Control of Khartoum may have changed hands, but Sudan’s nightmare is far from over

In late March the Sudan Armed Forces (SAF) claimed a significant victory. After months of fighting, the army declared that it had seized full control of the Sudanese capital Khartoum from the Rapid Support Forces (RSF) militia.

Visiting the presidential palace for the first time since conflict broke out between the two forces almost two years ago, the leader of the SAF Abdel Fattah al-Burhan said, ‘Khartoum is free, it’s done.’

Some residents of the city may have even breathed a small sigh of relief. While both the RSF and SAF stand accused of the gravest of international crimes, it is generally accepted that conditions are marginally better in areas under SAF rule, perhaps because it is the party to the conflict that currently occupies Sudan’s seat in international arenas.

But the country’s nightmare is far from over.

On 26 March RSF soldiers were seen leaving the capital; however, fighting has intensified in other cities. On 30 March the RSF attacked the Sudan Church of Christ building in Dar Elsalam Ombada, in Sudan’s second city, Omdurman. Before looting the church, they physically attacked, harassed and intimidated those in the building, and one of the church elders was hit with the back of a gun.

As in Khartoum and in Gezira State, which it essentially lost to the SAF in January, the RSF stands accused of committing severe atrocities in Darfur, including sexual and gender-based violence and the intentional targeting of the ethnic Masalit and other non-Arab communities.

The RSF has focused much of its military operations on taking El Fasher, the capital of North Darfur State, which has been under siege since April 2024. In December, the UN Office of the High Commissioner for Human Rights (OHCHR) reported that at least 782 civilians had been killed and over 1,100 had been injured in the ongoing siege, and that there were no guarantees of safe passage out of the city. Most recently, in April reports emerged of the killing of more than 200 civilians in a wave of attacks on displacement camps, including the murders of medical staff and humanitarian workers in the last remaining clinic in Zamzam displacement camp.

The militia also appears to have no intention of leaving Khartoum, or indeed any part of Sudan, to the SAF. Speaking in an audio message shared on Telegram shortly after the RSF’s retreat from the capital, its leader Mohamed Hamdan Dagalo, known as ‘Hemedti’, claimed that the withdrawal was a ‘collective’ and ‘tactical’ decision made by the RSF leadership, pledging to return to Khartoum ‘stronger, more powerful and victorious’ and declaring the RSF had ‘neither agreement nor discussion with [the SAF] – only the language of arms’.

Meanwhile, highly concerning and credible reports have emerged of widespread extrajudicial executions of civilians in Khartoum following the SAF takeover, with UN High Commissioner for Human Rights Volker Türk alleging that those killed were targeted on suspicion of collaborating with the RSF.

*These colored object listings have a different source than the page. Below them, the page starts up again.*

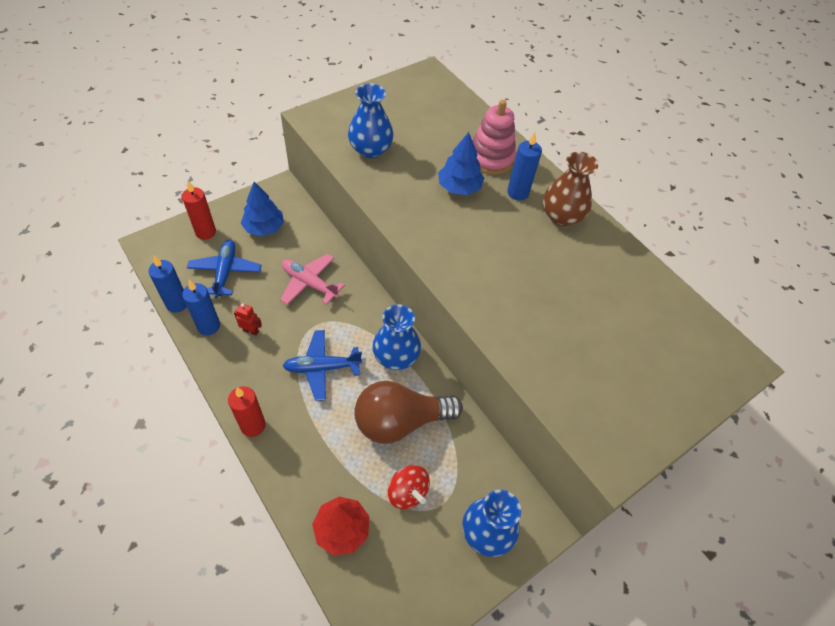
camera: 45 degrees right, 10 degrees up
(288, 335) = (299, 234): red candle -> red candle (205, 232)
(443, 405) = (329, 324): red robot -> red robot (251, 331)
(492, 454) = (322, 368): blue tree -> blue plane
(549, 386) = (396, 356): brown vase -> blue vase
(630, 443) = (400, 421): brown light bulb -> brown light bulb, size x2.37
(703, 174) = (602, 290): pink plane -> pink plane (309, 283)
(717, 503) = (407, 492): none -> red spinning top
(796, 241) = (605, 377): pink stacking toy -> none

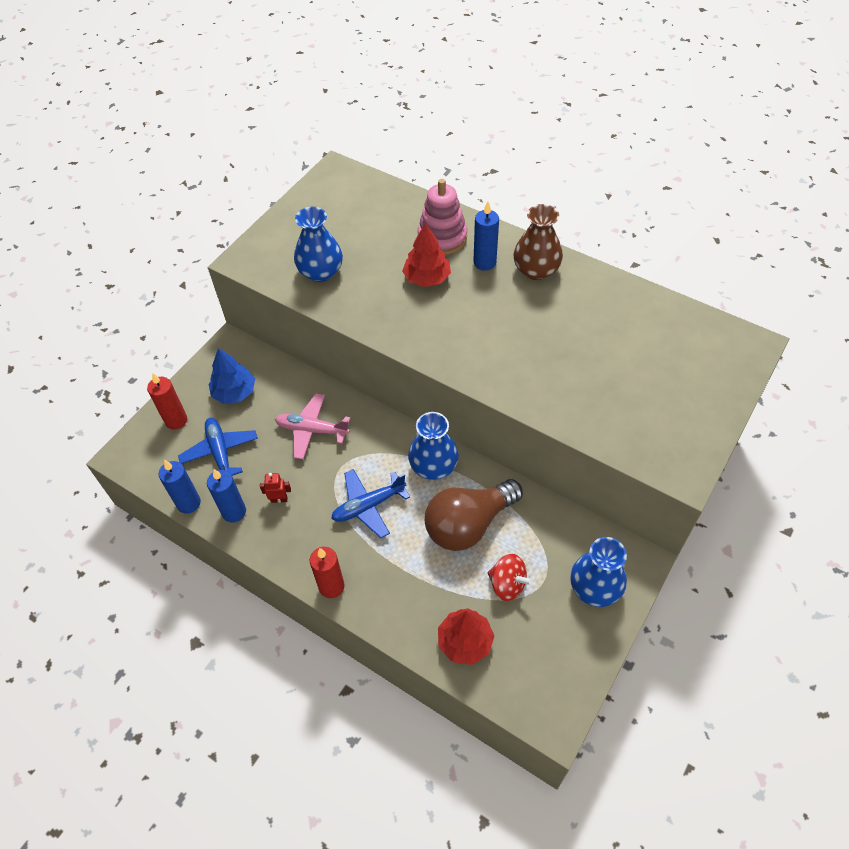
camera: 15 degrees left, 0 degrees up
(459, 187) = (427, 278): blue tree -> red tree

Such reports are consistent with others that have emerged throughout the course of the conflict. Both the RSF and SAF view anyone who comes from an area under their opponents’ control as a potential collaborator, in some cases extracting confessions under torture to support this, or simply resolving any doubt or discussion by execution.

The situation is exacerbated further by the myriad armed groups and militias that fight alongside each force. These groups – among them the notorious Al-Bara ibn Malik Brigade, a self-described jihadist group allied with the SAF, and the Sudan People’s Liberation Movement, which controls large portions of  the Nuba Mountains and is allied with the RSF – have competing interests of their own, and may expand the scope of the conflict even if the RSF and SAF were to agree to a ceasefire – which is itself unlikely.

Rising tensions in South Sudan – where President Salva Kiir has breached the country’s peace agreement by placing Vice-President Riek Machar under house arrest – could also have a spillover effect. The SAF has accused South Sudan of supporting the RSF and recently claimed the country was responsible for harbouring ‘traitors’. A return to open conflict in the country could also have particularly profound implications for civilians in the neighbouring Nuba Mountains, where many have retreated and for which supply chains through South Sudan provide a lifeline.

These factors and others could severely exacerbate what is already the largest humanitarian crisis in the world, and a conflict that has claimed the lives of over 150,000 people and displaced over 12 million others.

The international community must act decisively. Responding urgently to the humanitarian need is a priority, and justice, accountability, and the protection of civilians must be a part of this response. States should impose co-ordinated and targeted sanctions on both Burhan and Hemedti, as well as on others that continue to fund and support the conflict’s various armed actors. They must also ensure that the International Criminal Court (ICC) is adequately resourced and supported to investigate ongoing violations in Darfur, and that its mandate is ultimately extended to the investigation of international crimes committed across the whole of Sudan.